Atlan erlebt seine zweite Prüfung – ein Nomadenschiff im Ausnahmezustand

Michelle Stern

Cover

Vorspann

Die Hauptpersonen des Romans

Prolog

1. UNGEZÄHLTE STERNE

2. Schattenläuferin

3. Garten der Begegnung

4. Simau

5. Schattenwelt

6. Widerstand

7. Streckenrechenschaft

8. Geheimnisse

9. Neuroflut

10. Zielvater

11. Ausgespielt

Epilog

Fanszene

Leserkontaktseite

Impressum

In der Milchstraße schreibt man das Jahr 2071 Neuer Galaktischer Zeitrechnung. Dies entspricht dem Jahr 5658 nach Christus. Über dreitausend Jahre sind vergangen, seit Perry Rhodan seiner Menschheit den Weg zu den Sternen geöffnet hat.

Noch vor Kurzem wirkte es, als würde sich der alte Traum von Partnerschaft und Frieden aller Völker der Milchstraße und der umliegenden Galaxien endlich erfüllen. Die Angehörigen der Sternenvölker stehen für Freiheit und Selbstbestimmtheit ein, man arbeitet intensiv zusammen.

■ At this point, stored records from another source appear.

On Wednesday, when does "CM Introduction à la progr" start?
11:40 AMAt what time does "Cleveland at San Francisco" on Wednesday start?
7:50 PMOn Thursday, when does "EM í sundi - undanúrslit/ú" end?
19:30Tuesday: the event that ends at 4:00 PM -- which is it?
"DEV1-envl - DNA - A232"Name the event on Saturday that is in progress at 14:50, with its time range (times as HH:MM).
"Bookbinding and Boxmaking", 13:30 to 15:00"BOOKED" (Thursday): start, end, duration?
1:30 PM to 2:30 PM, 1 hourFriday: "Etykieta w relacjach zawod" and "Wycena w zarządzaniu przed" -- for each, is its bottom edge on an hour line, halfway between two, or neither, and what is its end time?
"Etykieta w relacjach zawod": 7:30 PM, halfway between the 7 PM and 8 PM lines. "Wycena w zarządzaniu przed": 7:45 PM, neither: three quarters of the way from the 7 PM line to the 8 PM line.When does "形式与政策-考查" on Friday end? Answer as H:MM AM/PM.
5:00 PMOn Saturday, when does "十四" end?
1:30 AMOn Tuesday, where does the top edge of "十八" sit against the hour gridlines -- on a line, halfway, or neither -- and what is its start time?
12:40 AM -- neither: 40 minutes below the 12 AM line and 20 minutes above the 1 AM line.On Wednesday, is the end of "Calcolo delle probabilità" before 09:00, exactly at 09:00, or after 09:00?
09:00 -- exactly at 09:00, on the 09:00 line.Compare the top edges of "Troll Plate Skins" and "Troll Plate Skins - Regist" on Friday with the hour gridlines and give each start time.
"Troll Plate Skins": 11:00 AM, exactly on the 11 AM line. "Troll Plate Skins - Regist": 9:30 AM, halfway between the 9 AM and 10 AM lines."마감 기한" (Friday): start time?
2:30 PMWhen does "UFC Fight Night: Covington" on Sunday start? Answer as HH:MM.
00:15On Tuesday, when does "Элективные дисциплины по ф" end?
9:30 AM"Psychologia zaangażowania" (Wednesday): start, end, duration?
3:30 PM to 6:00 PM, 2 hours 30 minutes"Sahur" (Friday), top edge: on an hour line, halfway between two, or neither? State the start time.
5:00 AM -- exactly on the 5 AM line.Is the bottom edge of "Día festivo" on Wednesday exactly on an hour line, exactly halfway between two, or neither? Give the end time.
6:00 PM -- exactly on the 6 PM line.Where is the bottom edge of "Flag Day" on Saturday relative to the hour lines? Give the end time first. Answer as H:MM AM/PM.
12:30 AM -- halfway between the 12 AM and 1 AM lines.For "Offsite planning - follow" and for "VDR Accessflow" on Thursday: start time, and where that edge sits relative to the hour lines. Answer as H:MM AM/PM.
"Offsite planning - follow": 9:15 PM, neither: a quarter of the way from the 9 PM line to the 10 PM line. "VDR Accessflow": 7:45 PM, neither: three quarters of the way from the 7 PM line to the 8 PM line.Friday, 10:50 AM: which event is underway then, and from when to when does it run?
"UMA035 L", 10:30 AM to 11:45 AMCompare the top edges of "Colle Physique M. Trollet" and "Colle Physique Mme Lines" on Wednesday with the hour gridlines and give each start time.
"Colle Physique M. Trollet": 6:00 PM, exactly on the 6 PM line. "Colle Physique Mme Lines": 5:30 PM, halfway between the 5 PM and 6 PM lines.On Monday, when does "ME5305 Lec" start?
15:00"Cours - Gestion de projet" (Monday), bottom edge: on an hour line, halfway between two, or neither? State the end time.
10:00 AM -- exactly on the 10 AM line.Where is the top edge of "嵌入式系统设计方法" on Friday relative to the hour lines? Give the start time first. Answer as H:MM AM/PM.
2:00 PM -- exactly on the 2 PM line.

Als man aber in der Liga Freier Galaktiker erfährt, dass in der Nachbarschaft der Milchstraße ein sogenannter Chaoporter gestrandet sei, wird unverzüglich ihr größtes Fernraumschiff in Marsch gesetzt: die RAS TSCHUBAI, unter dem Kommando von Perry Rhodan.

In der Milchstraße übernehmen derweil die Kastellane wichtige Machtpositionen – es sind relativ Unsterbliche unterschiedlicher Völker, die als spezielle Eingreiftruppe von ES gelten. Zudem wurde mitten in der Galaxis eine Yodor-Sphäre entdeckt, ein geheimes Bauprojekt der Kosmokraten, über das daher kaum etwas bekannt ist. Als Atlan sich auf dem Weg dorthin befindet, begegnet er einer Kastellanin, die ihn mehreren Prüfungen unterzieht. Die zweite führt ihn auf die UNGEZÄHLTE STERNE ...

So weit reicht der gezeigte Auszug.